Last Summer: JJ and the Lottery Part 2

     JJ rinsed the last seeds from the bagel planks.  Sesame, poppy, garlic, onion, salt.  Everything.  The garlic pebbles were stubborn and stuck to aprons and lodged in corners, determined to stay behind.  Carl mopped the floor.  Everywhere you work, JJ thought, always a floor to mop.  The oven was off, the kettle drained and rinsed, the cornmeal sludge at the bottom loosened with a prolonged hose blast and drained away. The bagels were packed for wholesale delivery, the smells (garlic, onion, etc.) separated from the sweets (cinnamon raisin, chocolate chip, etc.).  Ever get a little piece of garlic on your nice blueberry bagel?  A curious mix but not so good in the end.  Garlic is really determined to linger.

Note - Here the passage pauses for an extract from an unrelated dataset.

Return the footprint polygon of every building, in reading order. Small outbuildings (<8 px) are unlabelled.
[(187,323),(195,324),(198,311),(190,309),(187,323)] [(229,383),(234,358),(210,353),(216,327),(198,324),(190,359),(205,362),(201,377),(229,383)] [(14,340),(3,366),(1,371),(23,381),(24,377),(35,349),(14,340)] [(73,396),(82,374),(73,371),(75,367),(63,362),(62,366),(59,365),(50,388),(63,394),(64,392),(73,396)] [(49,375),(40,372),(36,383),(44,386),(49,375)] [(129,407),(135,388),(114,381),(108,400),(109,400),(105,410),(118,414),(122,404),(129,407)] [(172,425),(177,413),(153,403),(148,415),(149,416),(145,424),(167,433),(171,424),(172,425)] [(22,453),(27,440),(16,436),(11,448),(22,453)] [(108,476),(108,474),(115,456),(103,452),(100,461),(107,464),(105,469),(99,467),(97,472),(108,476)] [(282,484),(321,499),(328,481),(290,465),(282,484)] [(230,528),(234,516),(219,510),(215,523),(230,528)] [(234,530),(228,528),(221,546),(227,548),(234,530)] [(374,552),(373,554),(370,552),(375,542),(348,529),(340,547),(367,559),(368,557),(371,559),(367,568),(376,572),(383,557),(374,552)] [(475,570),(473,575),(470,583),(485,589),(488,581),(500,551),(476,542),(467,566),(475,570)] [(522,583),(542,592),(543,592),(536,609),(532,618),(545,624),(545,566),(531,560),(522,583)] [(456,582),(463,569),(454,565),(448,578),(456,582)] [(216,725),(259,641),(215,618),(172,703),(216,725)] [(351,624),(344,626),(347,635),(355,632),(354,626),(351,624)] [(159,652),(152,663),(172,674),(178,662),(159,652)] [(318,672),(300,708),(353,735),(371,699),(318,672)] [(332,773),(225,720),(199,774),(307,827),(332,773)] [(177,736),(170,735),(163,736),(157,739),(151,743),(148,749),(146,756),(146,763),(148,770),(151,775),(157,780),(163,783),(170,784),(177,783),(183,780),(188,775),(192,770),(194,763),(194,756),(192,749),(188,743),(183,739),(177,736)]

     JJ left one cranberry bagel near the invoices for Nico, the tall dread-locked delivery driver.  Or Nikko.  JJ forgets which, but knows he’s basically Nick from Long Island, gone Rasta.  JJ had a parmesan and a cinnamon raisin in a bag for himself and Carl had a chocolate chip and a pumpernickel.  Breakfast for later.  They threw their aprons in the dirty linen and closed the door behind them.  A different world out here.  No fluorescent lights or pumping techno music to keep you moving.  Quiet and expansive.  It was 3:00 AM and there was mist along the ground shrouding the little skateboard park, eerie and jaundiced from a yellow street light.  In the car Carl reached under the seat for a pint of Jim Beam, took a slug and passed it to JJ.  “That’s better,” he said.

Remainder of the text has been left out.